For each neuron FM1-43 puncta were counted at least on three dendrites. These numbers were averaged to represent the synapse density for a given neuron. Measurements were obtained from at least 10 neurons from three independent cultures for a given condition.
Fura-2 Ca2+ imaging experiments with neuronal cultures were performed as previously described (Tang et al., 2003) using a DeltaRAM illuminator, an IC-300camera, and ImageMaster Pro software (all from PTI). Briefly, the cultured neurons were maintained in artificial CSF (ACSF) (140 mM NaCl, 5mM KCl, 1 mM MgCl2, 2 mM CaCl2, and 10 mM HEPES, pH 7.3) at 37°C during measurements (PH1 heater, Warner Instruments). Fura-2 340/380 ratio images for baseline (2 min) measurements were collected every 6 s for the duration of the experiment.
Paired t- test or one-way ANOVA with Tukey post-hoc test were used to determine statistical significance. The mean difference was taken as significant at p < 0.05.
To study the impact of ER stress on synaptic transmission, we applied tunicamycin (TM) and thapsigargin (TG) to cultured hippocampal neurons. Here, dissociated primary cultures provide a distinct advantage by allowing examination of synaptic function independent of potential general alterations in brain homeostasis, thereby enabling a distinction between cell-autonomous defects and global systemic as well as metabolic dysfunction. In order to monitor the progression of ER stress we examined alterations in the levels of phosphorylated eukaryotic translation initiation factor 2 α (p-eIF2α) and CHOP proteins. Alpha subunit of the translation initiation factor 2 (eIF2α) is phosphorylated by PKR-like kinase (PERK) in response to ER stress (Harding et al., 1999; Hinnebusch, 2000). CHOP protein triggers ER stress-mediated apoptosis. Thus, both, p-eIF2α and CHOP protein indicate the presence of ER stress.
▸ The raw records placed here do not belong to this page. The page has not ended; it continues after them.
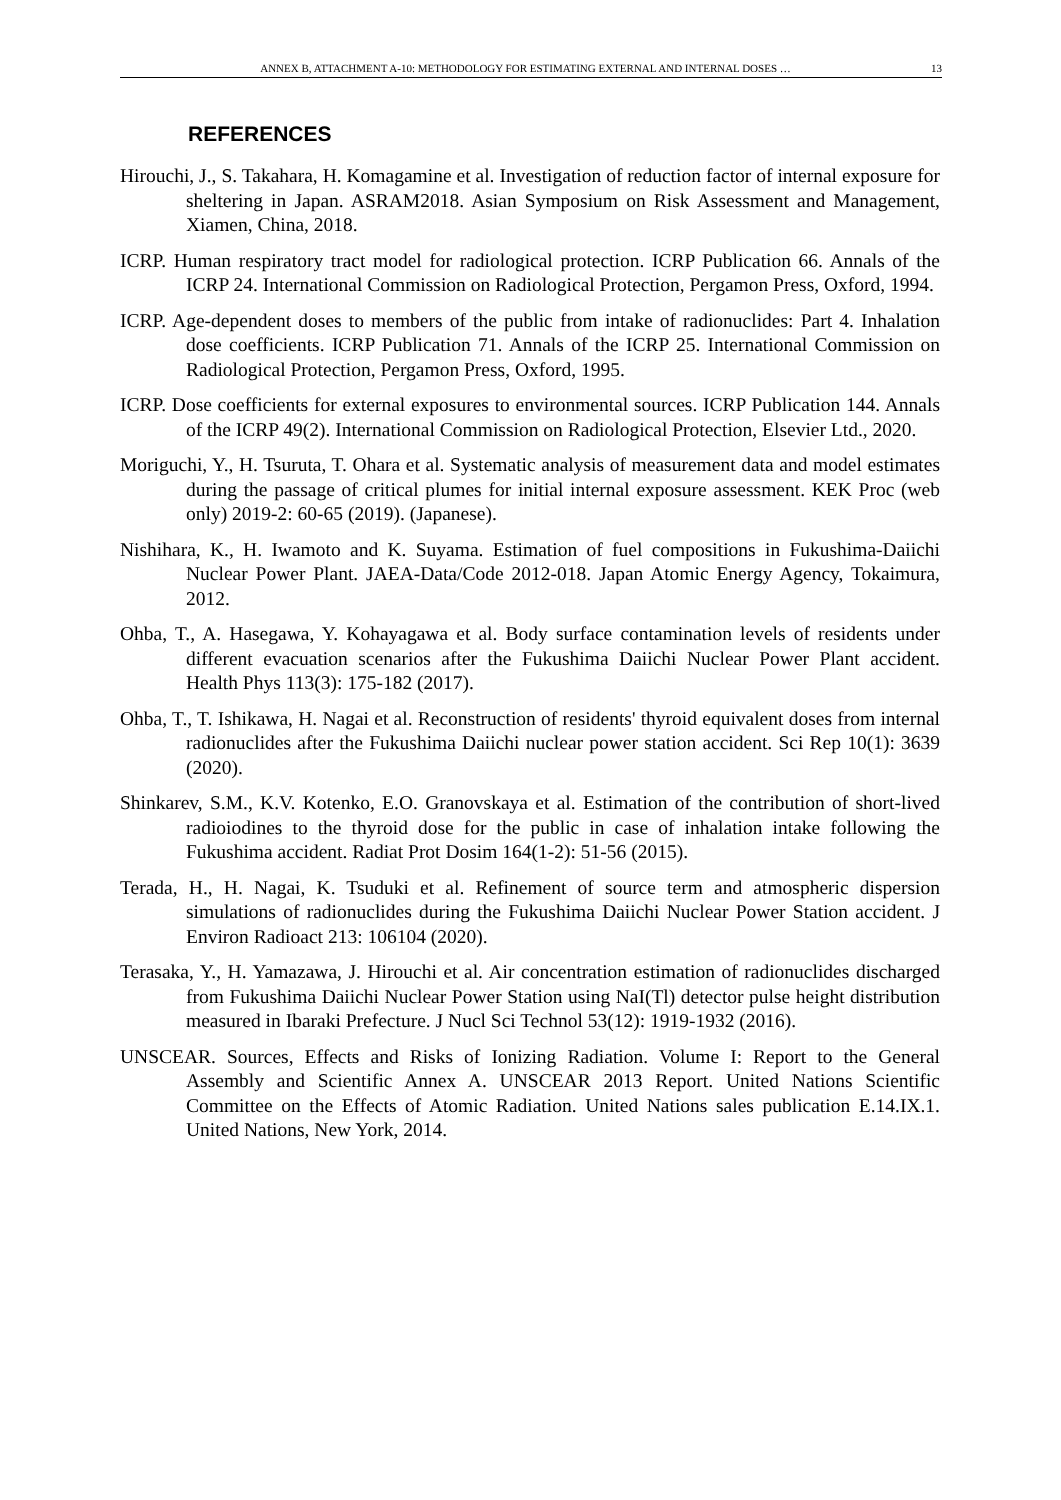ANNEX B, ATTACHMENT A-10: METHODOLOGY FOR ESTIMATING EXTERNAL AND INTERNAL DOSES … 13
REFERENCES
Hirouchi, J., S. Takahara, H. Komagamine et al. Investigation of reduction factor of internal exposure for sheltering in Japan. ASRAM2018. Asian Symposium on Risk Assessment and Management, Xiamen, China, 2018.
ICRP. Human respiratory tract model for radiological protection. ICRP Publication 66. Annals of the ICRP 24. International Commission on Radiological Protection, Pergamon Press, Oxford, 1994.
ICRP. Age-dependent doses to members of the public from intake of radionuclides: Part 4. Inhalation dose coefficients. ICRP Publication 71. Annals of the ICRP 25. International Commission on Radiological Protection, Pergamon Press, Oxford, 1995.
ICRP. Dose coefficients for external exposures to environmental sources. ICRP Publication 144. Annals of the ICRP 49(2). International Commission on Radiological Protection, Elsevier Ltd., 2020.
Moriguchi, Y., H. Tsuruta, T. Ohara et al. Systematic analysis of measurement data and model estimates during the passage of critical plumes for initial internal exposure assessment. KEK Proc (web only) 2019-2: 60-65 (2019). (Japanese).
Nishihara, K., H. Iwamoto and K. Suyama. Estimation of fuel compositions in Fukushima-Daiichi Nuclear Power Plant. JAEA-Data/Code 2012-018. Japan Atomic Energy Agency, Tokaimura, 2012.
Ohba, T., A. Hasegawa, Y. Kohayagawa et al. Body surface contamination levels of residents under different evacuation scenarios after the Fukushima Daiichi Nuclear Power Plant accident. Health Phys 113(3): 175-182 (2017).
Ohba, T., T. Ishikawa, H. Nagai et al. Reconstruction of residents' thyroid equivalent doses from internal radionuclides after the Fukushima Daiichi nuclear power station accident. Sci Rep 10(1): 3639 (2020).
Shinkarev, S.M., K.V. Kotenko, E.O. Granovskaya et al. Estimation of the contribution of short-lived radioiodines to the thyroid dose for the public in case of inhalation intake following the Fukushima accident. Radiat Prot Dosim 164(1-2): 51-56 (2015).
Terada, H., H. Nagai, K. Tsuduki et al. Refinement of source term and atmospheric dispersion simulations of radionuclides during the Fukushima Daiichi Nuclear Power Station accident. J Environ Radioact 213: 106104 (2020).
Terasaka, Y., H. Yamazawa, J. Hirouchi et al. Air concentration estimation of radionuclides discharged from Fukushima Daiichi Nuclear Power Station using NaI(Tl) detector pulse height distribution measured in Ibaraki Prefecture. J Nucl Sci Technol 53(12): 1919-1932 (2016).
UNSCEAR. Sources, Effects and Risks of Ionizing Radiation. Volume I: Report to the General Assembly and Scientific Annex A. UNSCEAR 2013 Report. United Nations Scientific Committee on the Effects of Atomic Radiation. United Nations sales publication E.14.IX.1. United Nations, New York, 2014.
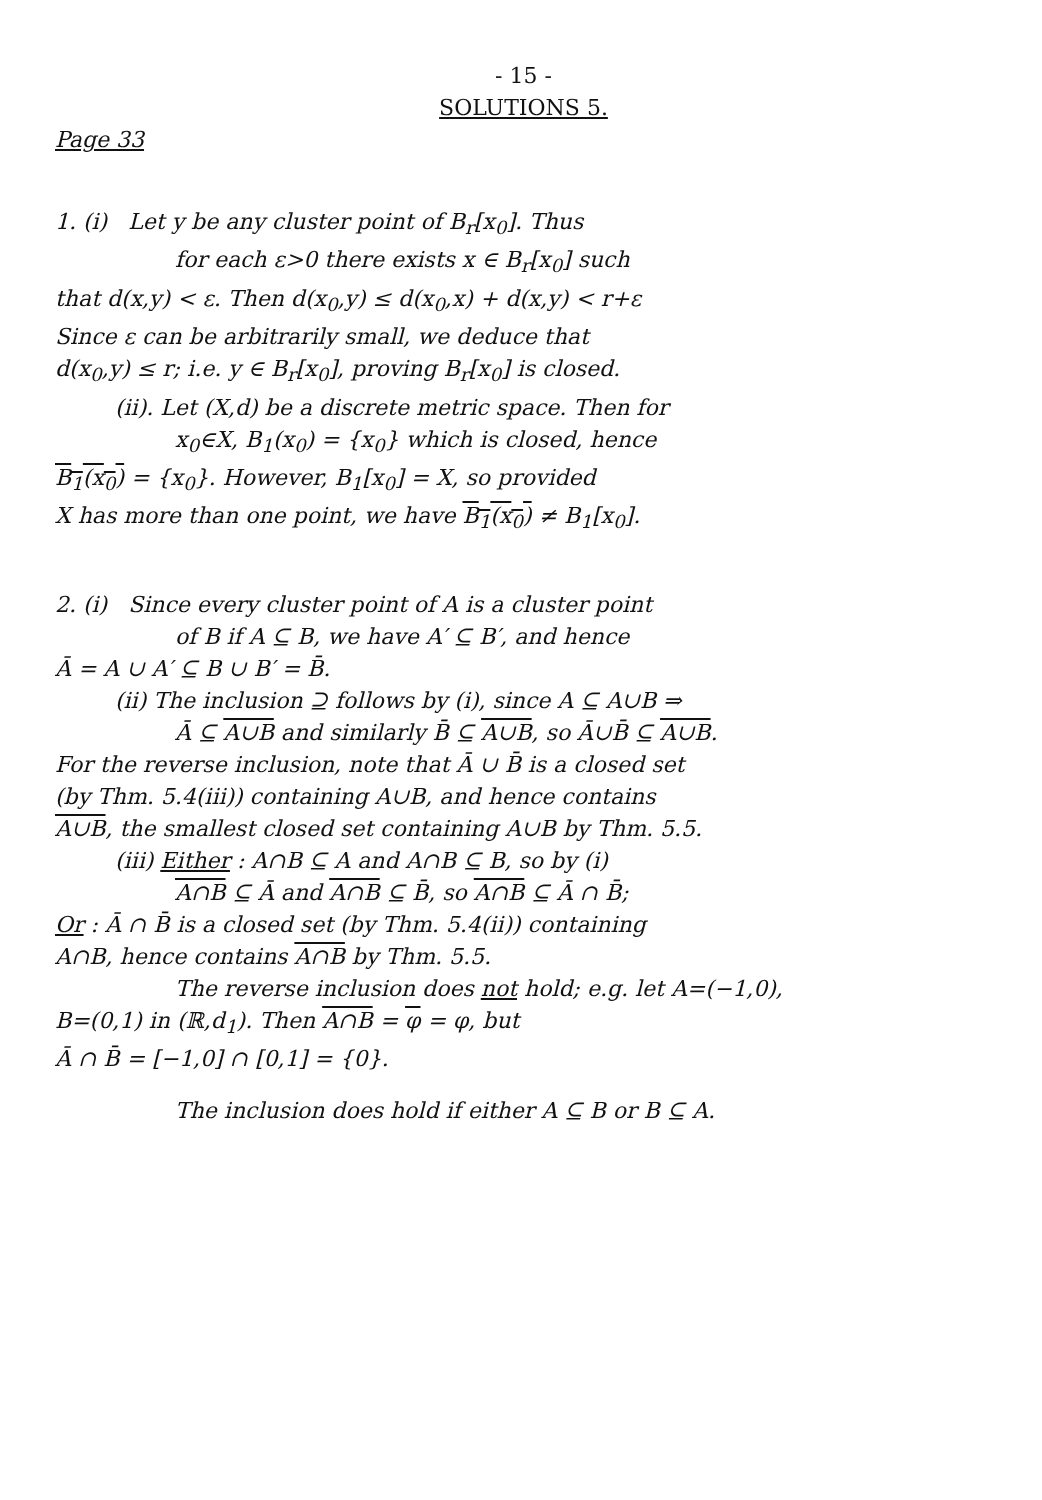- 15 -
SOLUTIONS 5.
Page 33
1. (i) Let y be any cluster point of B<sub>r</sub>[x<sub>0</sub>]. Thus
for each ε>0 there exists x ∈ B<sub>r</sub>[x<sub>0</sub>] such
that d(x,y) < ε. Then d(x<sub>0</sub>,y) ≤ d(x<sub>0</sub>,x) + d(x,y) < r+ε
Since ε can be arbitrarily small, we deduce that
d(x<sub>0</sub>,y) ≤ r; i.e. y ∈ B<sub>r</sub>[x<sub>0</sub>], proving B<sub>r</sub>[x<sub>0</sub>] is closed.
(ii). Let (X,d) be a discrete metric space. Then for
x<sub>0</sub>∈X, B<sub>1</sub>(x<sub>0</sub>) = {x<sub>0</sub>} which is closed, hence
B<sub>1</sub>(x<sub>0</sub>) = {x<sub>0</sub>}. However, B<sub>1</sub>[x<sub>0</sub>] = X, so provided
X has more than one point, we have B<sub>1</sub>(x<sub>0</sub>) ≠ B<sub>1</sub>[x<sub>0</sub>].
2. (i) Since every cluster point of A is a cluster point
of B if A ⊆ B, we have A′ ⊆ B′, and hence
Ā = A ∪ A′ ⊆ B ∪ B′ = B̄.
(ii) The inclusion ⊇ follows by (i), since A ⊆ A∪B ⇒
Ā ⊆ A∪B and similarly B̄ ⊆ A∪B, so Ā∪B̄ ⊆ A∪B.
For the reverse inclusion, note that Ā ∪ B̄ is a closed set
(by Thm. 5.4(iii)) containing A∪B, and hence contains
A∪B, the smallest closed set containing A∪B by Thm. 5.5.
(iii) Either : A∩B ⊆ A and A∩B ⊆ B, so by (i)
A∩B ⊆ Ā and A∩B ⊆ B̄, so A∩B ⊆ Ā ∩ B̄;
Or : Ā ∩ B̄ is a closed set (by Thm. 5.4(ii)) containing
A∩B, hence contains A∩B by Thm. 5.5.
The reverse inclusion does not hold; e.g. let A=(−1,0),
B=(0,1) in (ℝ,d<sub>1</sub>). Then A∩B = φ = φ, but
Ā ∩ B̄ = [−1,0] ∩ [0,1] = {0}.
The inclusion does hold if either A ⊆ B or B ⊆ A.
Treatment of hippocampal cultures with 5 μM TM or 300 nM TG caused a rapid elevation in the levels of these markers within 4 hours (Fig 1A–F). Continued TM or TG treatment sustained this increase up to 96 hours. In order to visualize the distribution of ER stress across neurons in the culture, we co-immunostained hippocampal cultures with an antibody against the neuronal marker MAP-2 and CHOP after 24 hour of TM or TG application (Fig. 1G). Quantitative analysis of immunofluorescence in neurons identified with their MAP-2 staining revealed a nearly homogeneous increase in the levels of CHOP staining across the culture (Fig. 1H), indicating that under these conditions nearly all neurons were experiencing ER stress. As a consequence of the wide spread ER stress, neurons gradually transitioned into apoptosis. However, between 48 to 72 hours after ER stress induction, only a small fraction of cells displayed apoptotic markers. When we quantified apoptotic neurons using Tunel staining, we found that the number of apoptotic cells increased with the time of drug application and comprised on average 10–20% of control neurons at 72 hours after application of TM or TG respectively (Supplemental Fig. 1).
Next, we assessed the impact of this global ER stress induction paradigm on the functional integrity of individual presynaptic nerve terminals by monitoring activity-dependent uptake and release of the styryl dye FM1-43 (Betz et al., 1996). Elevated potassium stimulation (47 mM K+ for 90 sec) triggers near maximal uptake of FM1-43 into the total recycling synaptic vesicle pool (Harata et al., 2001) and subsequent application of 90 mM K+ stimulation causes swift dye loss due to rapid mobilization and fusion of these dye labeled vesicles. The amount of dye uptake and the kinetics of dye release monitored during this protocol are extremely susceptible to differences in maturational states of presynaptic terminals (Mozhayeva et al., 2002) or potential defects in their neurotransmitter release machinery (Bronk et al., 2007; Schoch et al., 2001).
Surprisingly, sustained treatment with TM or TG up to 72 hours did not induce a significant change in the number of functional presynaptic terminals detected using this protocol along dendritic processes (Fig. 2A–D). Moreover, 72 hours of TM or TG treatment failed to trigger a significant alteration in the kinetics of dye release during elevated potassium depolarization (Fig. 2E–H) despite its ability to induce maximal wide spread ER stress across neurons (Fig. 1).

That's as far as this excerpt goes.